First Solar is building quality projects but they are facing a stiff headwind. Tax incentives around the world are shrinking and it is becoming increasingly harder to make a profit. Whenever they get a big power generation facility completed they are forced to sell it to recover their money rather than sit back and let the long term profits roll in.

On Thursday, March 30th, they sold the 250-megawatt Moapa Southern Pauite Solar Project in Nevade to Capital Dynamics, a Swiss private equity firm. The facility supplies power to the Los Angles Dept of Water and Power. They did not disclose the terms of the sale and the stock tanked again. By not disclosing the terms, investors always fear the worst, that they were forced to sell at a big discount.

The stance taken by the new Trump administration on EPA restrictions on coal and gas fired electric generation plants will make power cheap again and these massive solar developments will find it harder to break even. Solar power generation is getting cheaper to build but it cannot compete with gas fired plants at $3 or coal fired plants that operate even cheaper.

Shares broke to a five-year low last week and today's decline is a lower low. The prior low back in 2012 was $11.50 and we could be headed to that level long term.

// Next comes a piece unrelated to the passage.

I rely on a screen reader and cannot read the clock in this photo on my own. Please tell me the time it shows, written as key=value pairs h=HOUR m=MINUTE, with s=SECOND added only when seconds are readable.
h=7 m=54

Update 4/7/17: Reportedly FSLR wants to exit its joint venture with Sunpower (SPWR). The two companies package completed utility scale solar farms into a "Yield Co" for sale to investors. Yield Cos have lost favor with the investing public after SunEdison filed bankruptcy in 2016. Shares posted a minor gain.

Update 4/10/17: Despite a negative article on Bloomberg shares still posted a strong gain of $1.16.

Position 3/31/17:

Short FSLR shares @ $27.50, see portfolio graphic for stop loss.

Optional: Long June $25 put @ $1.15, see portfolio graphic for stop loss.